Mit zahlreichen Neuerungen will das Schweizer Sauber-Team den Anschluss an die Spitzenrennställe in der Formel 1 wiederherstellen. Mit einer großen Show präsentierten die Eidgenossen vor 800 Gästen in Salzburg ihren neuen Wagen C23 für die am 7. März in Melbourne beginnende Saison.
Bei der Konzeption des neuen Autos wählte Technikchef Willy Rampf einen pragmatischen Ansatz: Der C23 soll eine Annäherung an die schnellsten Autos im Feld sein und viel Spielraum für Weiterentwicklungen bieten - vor allem im aerodynamischen Bereich. "Da wir die Arbeit in unserem neuen Windkanal erst nach dem Roll-out des C23 aufnehmen können, machte diese Lösung für uns am meisten Sinn", so Rampf, der große Hoffnungen in den neuen, erst im Dezember eingeweihten ultramodernen Windkanal setzt: "Die ersten neuen aerodynaqmischen Komponenten, die in der eigenen Anlage getestet wurden, dürfen wir im April in Imola erwarten."
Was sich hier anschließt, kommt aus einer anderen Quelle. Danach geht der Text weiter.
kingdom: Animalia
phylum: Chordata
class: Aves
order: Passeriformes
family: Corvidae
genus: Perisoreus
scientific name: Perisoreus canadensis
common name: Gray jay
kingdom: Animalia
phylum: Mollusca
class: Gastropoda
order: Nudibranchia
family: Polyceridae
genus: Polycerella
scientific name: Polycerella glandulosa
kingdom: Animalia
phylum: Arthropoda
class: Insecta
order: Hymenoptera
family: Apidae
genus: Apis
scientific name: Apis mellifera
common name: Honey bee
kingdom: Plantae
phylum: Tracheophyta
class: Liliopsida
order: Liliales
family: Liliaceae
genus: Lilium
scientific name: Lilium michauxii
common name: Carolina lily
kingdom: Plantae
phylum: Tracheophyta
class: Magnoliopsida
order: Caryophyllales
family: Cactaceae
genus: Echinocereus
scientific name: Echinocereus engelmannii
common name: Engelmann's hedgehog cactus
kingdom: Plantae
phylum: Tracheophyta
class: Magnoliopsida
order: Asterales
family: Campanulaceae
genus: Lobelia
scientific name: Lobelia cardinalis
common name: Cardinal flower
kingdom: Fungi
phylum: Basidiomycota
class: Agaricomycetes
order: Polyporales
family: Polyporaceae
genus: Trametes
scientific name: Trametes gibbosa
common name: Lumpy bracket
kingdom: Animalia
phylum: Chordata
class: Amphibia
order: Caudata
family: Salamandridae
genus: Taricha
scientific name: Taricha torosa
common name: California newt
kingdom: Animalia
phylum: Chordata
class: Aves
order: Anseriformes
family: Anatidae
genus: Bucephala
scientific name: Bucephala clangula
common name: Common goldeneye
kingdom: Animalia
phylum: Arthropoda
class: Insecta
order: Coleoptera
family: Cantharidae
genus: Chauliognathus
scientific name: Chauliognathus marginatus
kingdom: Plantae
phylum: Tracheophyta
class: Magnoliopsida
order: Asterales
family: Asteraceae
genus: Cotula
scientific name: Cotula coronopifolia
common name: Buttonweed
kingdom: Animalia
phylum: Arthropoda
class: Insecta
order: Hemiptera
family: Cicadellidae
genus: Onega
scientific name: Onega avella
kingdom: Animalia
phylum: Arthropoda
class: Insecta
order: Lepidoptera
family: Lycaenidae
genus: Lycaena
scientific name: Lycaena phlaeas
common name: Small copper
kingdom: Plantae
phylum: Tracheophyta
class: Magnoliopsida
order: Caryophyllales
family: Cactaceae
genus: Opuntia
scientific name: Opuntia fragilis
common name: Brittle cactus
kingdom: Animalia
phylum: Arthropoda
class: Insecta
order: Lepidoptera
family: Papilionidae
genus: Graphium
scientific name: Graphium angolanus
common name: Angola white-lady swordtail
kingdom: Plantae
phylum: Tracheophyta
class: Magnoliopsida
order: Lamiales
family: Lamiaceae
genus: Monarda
Das Hauptaugenmerk Rampfs bei der Konzeption des C23 lag auf größerer Kompaktheit, insbesondere im Heckbereich, einer Verbesserung der Komponentensteifigkeit und einer weiteren Reduzierung des Gewichts. Errreicht wurde letzteres unter anderem durch den neuen Petronas-Motor, der wesentlich leichter ist als sein Vorgänger. Erstmals basiert das Triebwerk auf der aktuellen Ausbaustufe des Ferrari-Aggregats, bisher musste Sauber mit dem jeweiligen Vorjahres-Motor der Italiener vorlieb nehmen.
Außerdem übernahm Sauber auch erstmals das sehr kurze Ferrari-Getriebe, um das Heck noch schlanker zu gestalten. "Wir haben letztes Jahr in der zweiten Saisonhälfte ein deutlich engeres Heck entwickelt, was sich als erheblicher Vorteil erwies. Wir sahen, dies ist der richtige Weg", verriet Rampf. Eine Weiterentwicklung des C22 ist der neue Boliden dennoch nicht. Bis auf die Radmuttern ist am C23 "alles brandneu".
Deutlich wird dies vor allem im Frontbereich, wo sich Rampf aus Gründen der Steifigkeit vom Doppelkiel verabschiedet hat; im Gegensatz zu BMW-Williams, die mit der breiten, kürzeren Nase auf eine ganz neue Doppelkiellösung setzen. Unübersehbar sind dagegen die Anleihen beim 'großen Bruder' Ferrari. Von der Seite und im Heckbereich sieht der C23 dem Vorjahres-Ferrari F2003GA zum Verwechseln ähnlich. "Wir haben uns den Ferrari schon sehr genau angesehen", verriet Rampf.
Für die kommende Saison hat sich Sauber viel vorgenommen. "Unser Ziel für 2004 ist es, die Performance deutlich zu steigern. Wie gut uns das gelingen wird, hängt vor allem davon ab, wie schnell wir die Erkenntnisse aus dem neuen Windkanal auf der Strecke umsetzen können", sagte Teamchef Peter Sauber. Zunächst müssen seine Ingenieure aber noch den Rest ihrer Hausaufgaben machen: bislang hat der C23 nämlich den obligatorischen Crashtest noch nicht bestanden.
Dennoch soll Giancarlo Fisichella am Mittwoch in Valencia erstmals mit dem neuen Boliden auf die Strecke gehen. Mit der Verpflichtung des Italiener hat sich Sauber nach eigener Auskunft einen großen Wunsch erfüllt. "Für mich gehört er zu den Top 6 der Branche, und ich bin überzeugt, dass er uns ein Stück weiter bringen wird", so Sauber. Gleiches erwartet er auch von Felipe Massa, der nach seinem Lehrjahr als Ferrari-Testfahrer 2004 wieder für die Schweizer Gas geben wird.
Mit seinem neuen Traum-Duo will Sauber zumindest den sechsten WM-Platz, den Heinz-Harald Frentzen und Nick Heidfeld in der vergangenen Saison herausfuhren, verteidigen. Der Teamchef weiß, dass dies nicht einfach werden wird: "Durch die Präsenz von sieben Automobilkonzernen ist der Konkurrenzkampf in der Formel 1 zwar härter denn je, aber wir sind bereit, diese Herausforderung anzunehmen."